The higher ceiling allows more members aged 55 and above to fully commit their accumulated CPF savings to receive higher monthly payouts, so those who wish to save more for retirement can do so.

The Enhanced Retirement Sum is currently three times the Basic Retirement Sum.

For 2024, the Basic Retirement Sum is S$102,900, while the Enhanced Retirement Sum is S$308,700.

From 2025, the Enhanced Retirement Sum will be S$426,000, increased to four times the Basic Retirement Sum.

It was also announced that the CPF contribution rates for those aged 55 to 65 will be raised by a further 1.5 percentage points in 2025.

The government’s CPF Transition Offset for employers will also extended by another year to cover half of the increase in employer contributions for 2025.

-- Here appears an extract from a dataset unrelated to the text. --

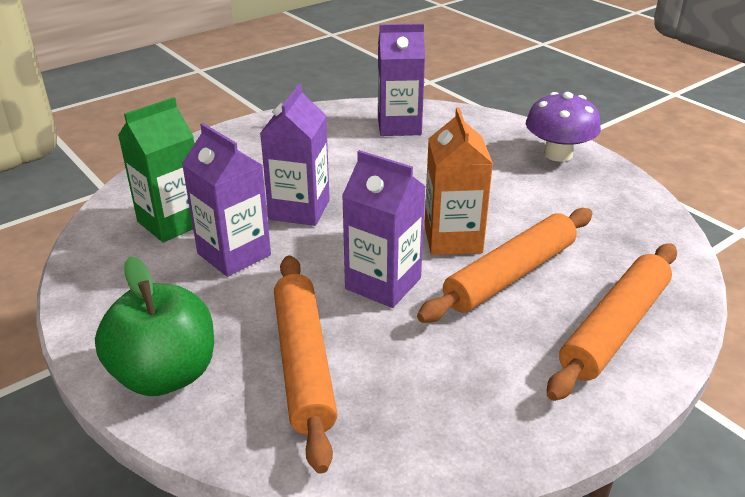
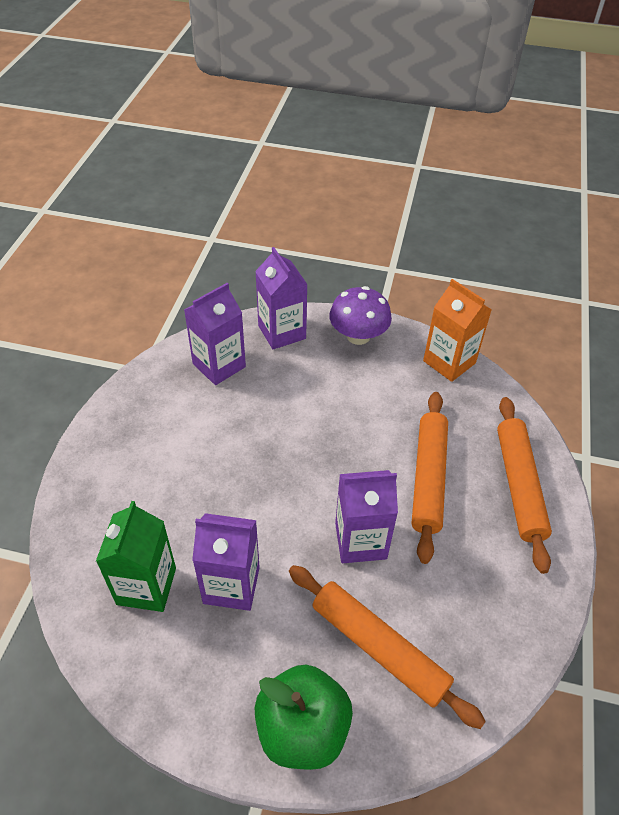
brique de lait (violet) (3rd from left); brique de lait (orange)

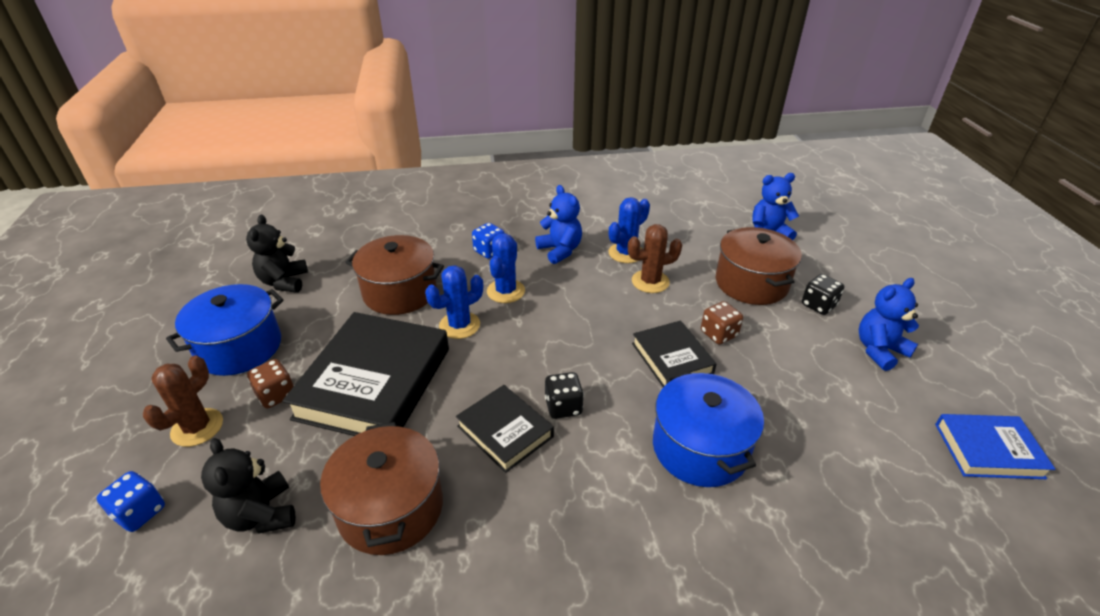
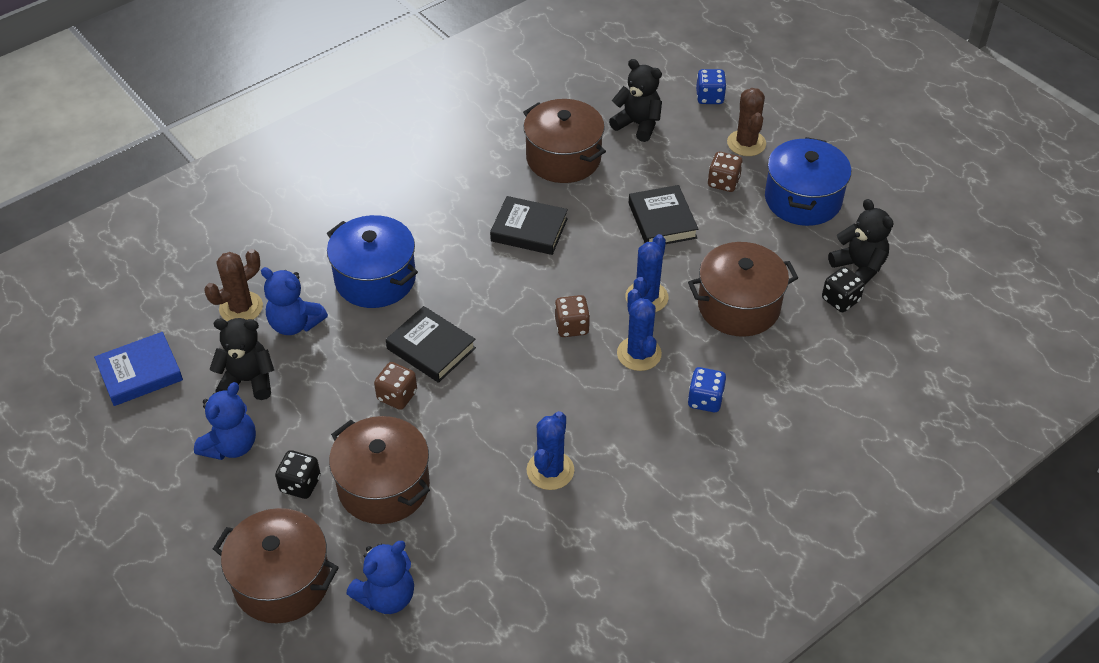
ours en peluche (bleu) (2nd from left); cactus (marron) (1st from left); livre (noir) (3rd from left); dé (noir) (2nd from left); dé (marron) (2nd from left); ours en peluche (noir) (1st from left); marmite (marron) (1st from left)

CPF Special Account to be closed for those aged 55 and above

The government will also carry out adjustments to rationalise the CPF system, Wong added.

Currently, members aged 55 and above have a Special Account and a Retirement Account.

From 2025, the government will close the Special Account for those aged 55 and above.

The savings in this account will be transferred to the Retirement Account up to the full retirement sum, where members will continue to earn the long-term interest rate.

The remaining Special Account savings will be transferred to the Ordinary Account.

With the Special Account closure, everyone will have three CPF accounts at any one time.

Those below the age of 55 will continue to have the Ordinary Account, Special Account and MediSave Account, while those aged 55 and above will only have the Ordinary Account, Retirement Account and MediSave Account.

As of now, the Special Account and the Retirement Account hold savings intended for retirement payouts, and both earn the same long-term interest rate of 4 per cent a year.